## REQUIRED WORK
Could you rewrite the listing below as a numbered list, dropping the blank lines and leaving out the pictures?

(Stored data)
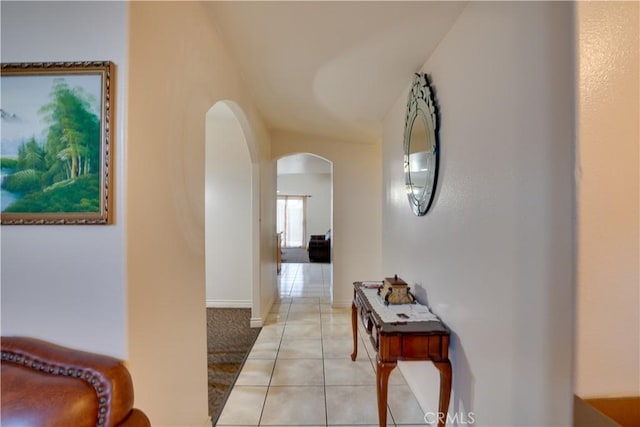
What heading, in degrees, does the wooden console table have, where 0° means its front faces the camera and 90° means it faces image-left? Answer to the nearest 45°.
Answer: approximately 90°

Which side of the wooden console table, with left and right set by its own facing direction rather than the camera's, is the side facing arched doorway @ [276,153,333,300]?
right

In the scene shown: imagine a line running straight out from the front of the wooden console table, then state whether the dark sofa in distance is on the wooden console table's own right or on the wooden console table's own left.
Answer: on the wooden console table's own right

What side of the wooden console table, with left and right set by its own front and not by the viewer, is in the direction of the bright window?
right

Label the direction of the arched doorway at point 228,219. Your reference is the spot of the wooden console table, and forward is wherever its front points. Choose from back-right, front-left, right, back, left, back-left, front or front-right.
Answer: front-right
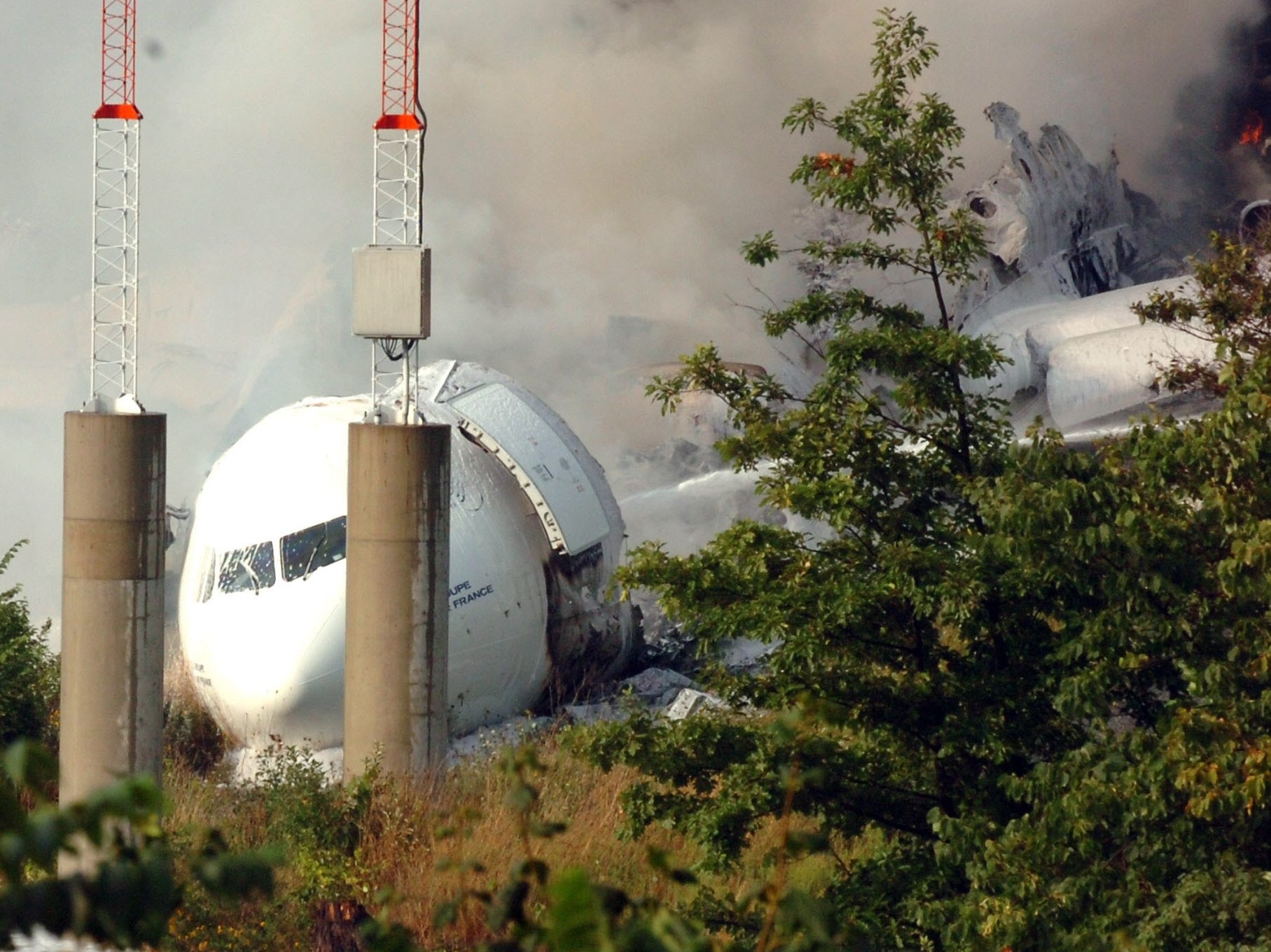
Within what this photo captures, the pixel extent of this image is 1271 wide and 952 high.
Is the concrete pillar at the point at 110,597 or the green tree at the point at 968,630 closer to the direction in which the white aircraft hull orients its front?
the concrete pillar

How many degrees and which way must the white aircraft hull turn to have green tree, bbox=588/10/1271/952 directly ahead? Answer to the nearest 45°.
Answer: approximately 90° to its left

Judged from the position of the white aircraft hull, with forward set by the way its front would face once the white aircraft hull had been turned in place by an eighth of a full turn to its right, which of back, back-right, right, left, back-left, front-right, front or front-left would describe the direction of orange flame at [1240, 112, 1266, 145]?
back-right

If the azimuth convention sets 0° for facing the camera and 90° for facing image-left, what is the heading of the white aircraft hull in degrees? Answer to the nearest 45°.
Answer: approximately 45°

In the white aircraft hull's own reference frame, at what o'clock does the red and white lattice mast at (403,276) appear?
The red and white lattice mast is roughly at 10 o'clock from the white aircraft hull.

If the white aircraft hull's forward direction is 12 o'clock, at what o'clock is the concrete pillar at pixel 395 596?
The concrete pillar is roughly at 10 o'clock from the white aircraft hull.

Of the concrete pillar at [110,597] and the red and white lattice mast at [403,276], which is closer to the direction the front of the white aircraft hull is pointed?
the concrete pillar

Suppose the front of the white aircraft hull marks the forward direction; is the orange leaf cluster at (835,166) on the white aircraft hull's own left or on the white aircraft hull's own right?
on the white aircraft hull's own left
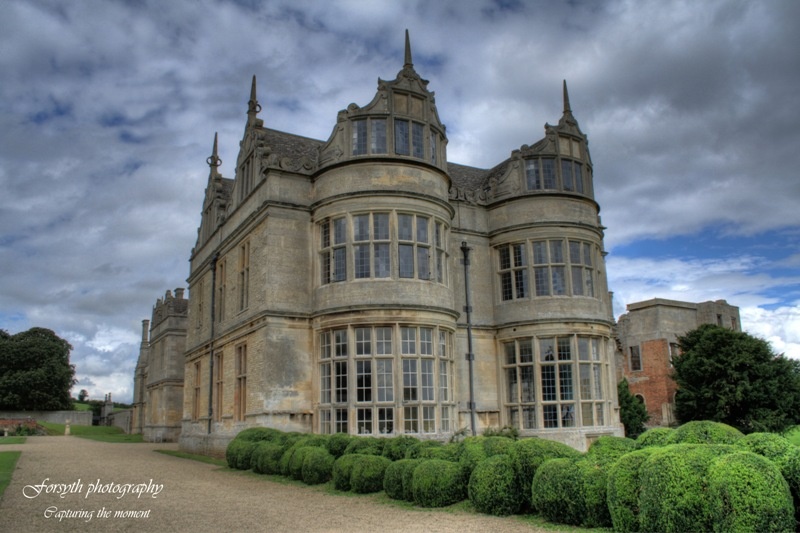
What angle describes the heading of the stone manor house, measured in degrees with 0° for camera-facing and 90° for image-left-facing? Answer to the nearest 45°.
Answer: approximately 315°

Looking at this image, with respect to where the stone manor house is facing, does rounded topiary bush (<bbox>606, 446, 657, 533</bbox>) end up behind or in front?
in front

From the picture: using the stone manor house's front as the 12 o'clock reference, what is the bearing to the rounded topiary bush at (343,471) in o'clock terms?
The rounded topiary bush is roughly at 2 o'clock from the stone manor house.

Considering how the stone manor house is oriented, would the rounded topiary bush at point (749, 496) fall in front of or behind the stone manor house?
in front

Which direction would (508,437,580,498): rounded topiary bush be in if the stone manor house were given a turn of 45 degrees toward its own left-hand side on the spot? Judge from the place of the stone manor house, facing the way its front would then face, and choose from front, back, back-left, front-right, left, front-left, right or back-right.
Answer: right

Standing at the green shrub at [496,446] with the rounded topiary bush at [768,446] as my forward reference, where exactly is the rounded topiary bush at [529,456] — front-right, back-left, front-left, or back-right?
front-right

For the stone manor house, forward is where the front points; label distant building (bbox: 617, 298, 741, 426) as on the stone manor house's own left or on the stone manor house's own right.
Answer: on the stone manor house's own left

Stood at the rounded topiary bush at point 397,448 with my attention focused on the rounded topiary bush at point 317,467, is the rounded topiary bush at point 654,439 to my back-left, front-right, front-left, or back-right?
back-left

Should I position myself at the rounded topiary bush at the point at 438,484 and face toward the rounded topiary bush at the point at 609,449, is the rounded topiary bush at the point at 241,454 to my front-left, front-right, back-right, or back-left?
back-left

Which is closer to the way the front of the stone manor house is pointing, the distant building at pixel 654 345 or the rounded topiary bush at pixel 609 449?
the rounded topiary bush

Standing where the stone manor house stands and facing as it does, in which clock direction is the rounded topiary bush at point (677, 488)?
The rounded topiary bush is roughly at 1 o'clock from the stone manor house.
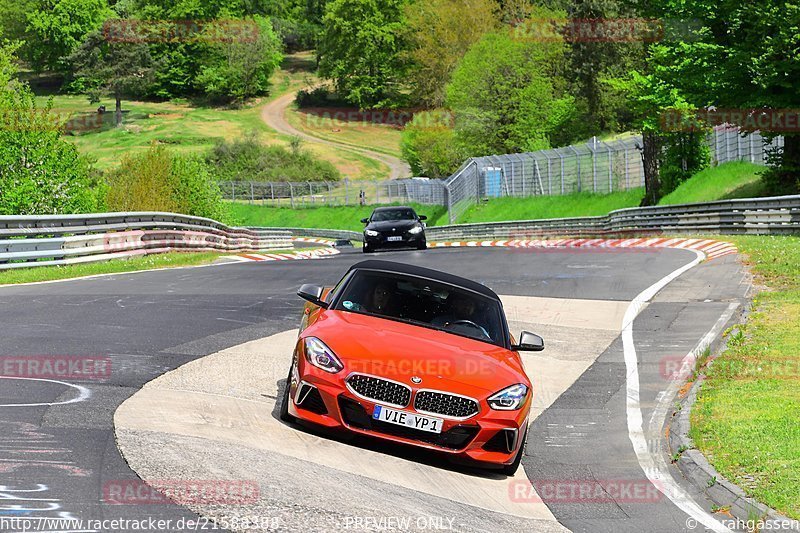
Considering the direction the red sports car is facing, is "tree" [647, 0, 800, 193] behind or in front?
behind

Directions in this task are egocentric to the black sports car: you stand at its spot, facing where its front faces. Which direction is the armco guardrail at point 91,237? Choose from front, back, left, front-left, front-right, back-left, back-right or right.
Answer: front-right

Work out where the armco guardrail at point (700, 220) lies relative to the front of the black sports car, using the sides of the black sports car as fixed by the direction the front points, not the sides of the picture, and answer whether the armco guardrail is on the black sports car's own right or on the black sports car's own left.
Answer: on the black sports car's own left

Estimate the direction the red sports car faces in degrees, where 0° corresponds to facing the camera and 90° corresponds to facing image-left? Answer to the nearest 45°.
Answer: approximately 0°

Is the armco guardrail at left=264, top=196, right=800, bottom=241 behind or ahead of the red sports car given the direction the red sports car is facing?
behind

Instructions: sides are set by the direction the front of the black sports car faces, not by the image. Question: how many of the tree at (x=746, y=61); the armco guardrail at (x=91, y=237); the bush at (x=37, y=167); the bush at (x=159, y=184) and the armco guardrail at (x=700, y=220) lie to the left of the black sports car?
2

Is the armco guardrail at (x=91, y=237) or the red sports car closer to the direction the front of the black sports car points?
the red sports car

## RESPONSE BELOW
1. What heading, in degrees, does the wooden console table have, where 0° means its front faces the camera and 90° means it faces image-left? Answer to the nearest 45°.
2. Answer: approximately 90°
3. Which side of the wooden console table, with left and right set by its own facing direction rather than the camera's, is the side facing arched doorway @ [276,153,333,300]?
4. right
5. In the scene shown: imagine a line running straight out from the front of the wooden console table, then state whether the dark sofa in distance is on the wooden console table's own right or on the wooden console table's own left.
6. Answer: on the wooden console table's own right
7. What side of the wooden console table, with left and right set by its own front and not by the viewer, is in the direction of the bright window?
8. right
9. Label the direction of the arched doorway at point 228,219. Your reference is the spot of the wooden console table, and forward is wherever its front points. Choose from back-right, front-left, right, back, left, back-left, front or front-right.
10. Answer: front-right
11. Within what this photo captures, the pixel extent of this image is 1271 wide and 952 high.
12. Is the concrete pillar at the point at 110,597 or the green tree at the point at 968,630 closer to the direction in which the white aircraft hull orients its front?
13. the concrete pillar
14. How many degrees and which way must the white aircraft hull turn to have green tree, bbox=588/10/1271/952 directly ahead? Answer to the nearest 45°.
15. Answer: approximately 90° to its left
16. Judged from the position of the white aircraft hull, with forward set by the way its front would face once the white aircraft hull had been turned in place by an eighth of a full turn to its right, which of back, back-right, right, left, back-left, front-right, front or front-left would describe the direction of orange flame at [1240, 112, 1266, 145]?
17. back-right
18. If the azimuth convention sets 0° for facing the camera and 90° for facing image-left, what is the heading of the white aircraft hull in degrees? Answer to the nearest 45°.
19. Answer: approximately 45°
20. In the white aircraft hull's own reference frame, at what o'clock does the red and white lattice mast at (403,276) appear?
21. The red and white lattice mast is roughly at 10 o'clock from the white aircraft hull.
22. If the white aircraft hull's forward direction is 12 o'clock, at what o'clock is the concrete pillar at pixel 395 596?
23. The concrete pillar is roughly at 10 o'clock from the white aircraft hull.
24. Of the concrete pillar at [110,597] and the red and white lattice mast at [403,276], which is closer to the direction the front of the white aircraft hull is pointed?
25. the concrete pillar
26. Suppose the front of the white aircraft hull marks the forward direction; is the orange leaf cluster at (835,166) on the white aircraft hull's own left or on the white aircraft hull's own right?
27. on the white aircraft hull's own left
28. What angle describes the heading of the stone manor house, measured in degrees with 0° for camera-facing and 90° for image-left-facing? Answer to the nearest 45°.
29. Answer: approximately 315°
30. Looking at this image, with respect to where the stone manor house is facing, does rounded topiary bush (<bbox>606, 446, 657, 533</bbox>) end up behind or in front?
31. in front
32. From the picture: using the stone manor house's front as the 12 o'clock reference, what is the bearing to the rounded topiary bush at (343,471) in o'clock terms?
33. The rounded topiary bush is roughly at 2 o'clock from the stone manor house.
34. Considering how the stone manor house is oriented, would the rounded topiary bush at point (749, 496) fall in front of or behind the stone manor house?
35. in front
36. Which direction would (508,437,580,498): rounded topiary bush be in if the stone manor house were given a turn of 45 degrees toward its own left-hand side on the spot? Judge from the place of the stone manor house, facing the way its front would then face, and choose from front, back, back-left, front-right, left, front-left, right or back-right.
37. Answer: right
38. Standing at the green shrub at [496,446] with the rounded topiary bush at [768,446] as my forward reference, where exactly is the rounded topiary bush at [529,456] — front-right, back-left, front-left, or back-right?
39. front-right
40. For the stone manor house, forward is where the front points; label distant building (bbox: 617, 298, 741, 426) as on the stone manor house's own left or on the stone manor house's own right.
41. Answer: on the stone manor house's own left
42. Stood at the rounded topiary bush at point 397,448 with my attention focused on the rounded topiary bush at point 317,467, is the rounded topiary bush at point 654,439 to my back-left, front-right, front-left, or back-right?
43. back-left
44. Should I position myself at the rounded topiary bush at the point at 438,484 and face toward the rounded topiary bush at the point at 609,449, is the rounded topiary bush at the point at 241,454 to my front-left, front-right, back-right, or back-left?
45. back-left
46. Which is closer to the way the front of the stone manor house is pointing, the distant building at pixel 654 345 or the rounded topiary bush at pixel 609 449?
47. the rounded topiary bush
48. Standing where the stone manor house stands and facing as it does, in which clock direction is the rounded topiary bush at point (677, 488)?
49. The rounded topiary bush is roughly at 1 o'clock from the stone manor house.
50. Considering the direction the red sports car is facing, is "tree" [647, 0, 800, 193] behind or in front?
51. behind
52. Directions in this task are egocentric to the black sports car: you stand at its spot, facing where its front faces. Which direction is the armco guardrail at point 91,237? Choose from front, back, left, front-left, front-right, back-left, back-right or right.
53. Answer: front-right
54. Work out where the armco guardrail at point (700, 220) lies relative to the front of the black sports car, using the sides of the black sports car as fixed by the direction the front points, not the sides of the picture, and answer whether the armco guardrail is on the black sports car's own right or on the black sports car's own left.
55. Answer: on the black sports car's own left
56. Estimate the direction the red sports car faces in degrees, where 0° corresponds to facing the camera and 90° corresponds to facing image-left? Answer to the nearest 45°.
57. Answer: approximately 0°
58. Is the armco guardrail at left=264, top=196, right=800, bottom=241 behind or ahead of the red sports car given the direction the red sports car is facing?
59. behind
60. Instructions: sides are set by the direction the front of the black sports car faces, not by the image. Question: how many of the tree at (x=746, y=61); the armco guardrail at (x=91, y=237); the bush at (x=37, y=167); the bush at (x=159, y=184) and the armco guardrail at (x=700, y=220) lie to the left of the black sports car?
61. 2
62. Is the armco guardrail at (x=91, y=237) or the red sports car closer to the direction the front of the black sports car points?
63. the red sports car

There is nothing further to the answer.